Give the count of lines in the records that contain the string "front", and write nothing but that number.

──────── Data shown ────────

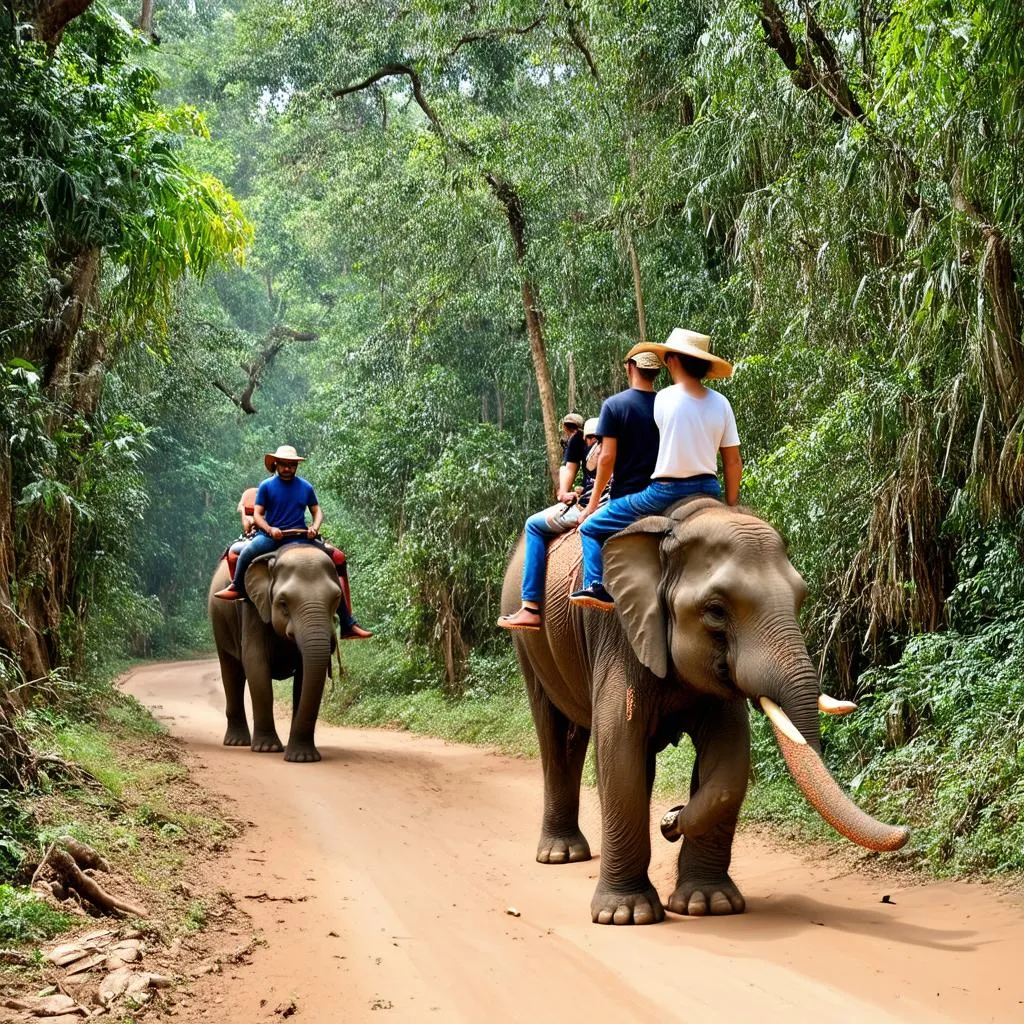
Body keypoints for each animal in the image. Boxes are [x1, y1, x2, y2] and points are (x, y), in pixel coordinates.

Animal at [207, 544, 344, 761]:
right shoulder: (252, 605)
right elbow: (255, 662)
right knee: (231, 673)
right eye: (283, 603)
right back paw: (237, 742)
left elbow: (304, 676)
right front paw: (267, 748)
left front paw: (301, 757)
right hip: (219, 621)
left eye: (336, 599)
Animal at [499, 495, 909, 929]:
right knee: (557, 736)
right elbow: (619, 751)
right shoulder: (616, 631)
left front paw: (707, 904)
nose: (670, 817)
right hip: (528, 644)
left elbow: (729, 761)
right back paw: (561, 855)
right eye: (715, 610)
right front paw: (626, 915)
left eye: (800, 599)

────────

Answer to the problem:
4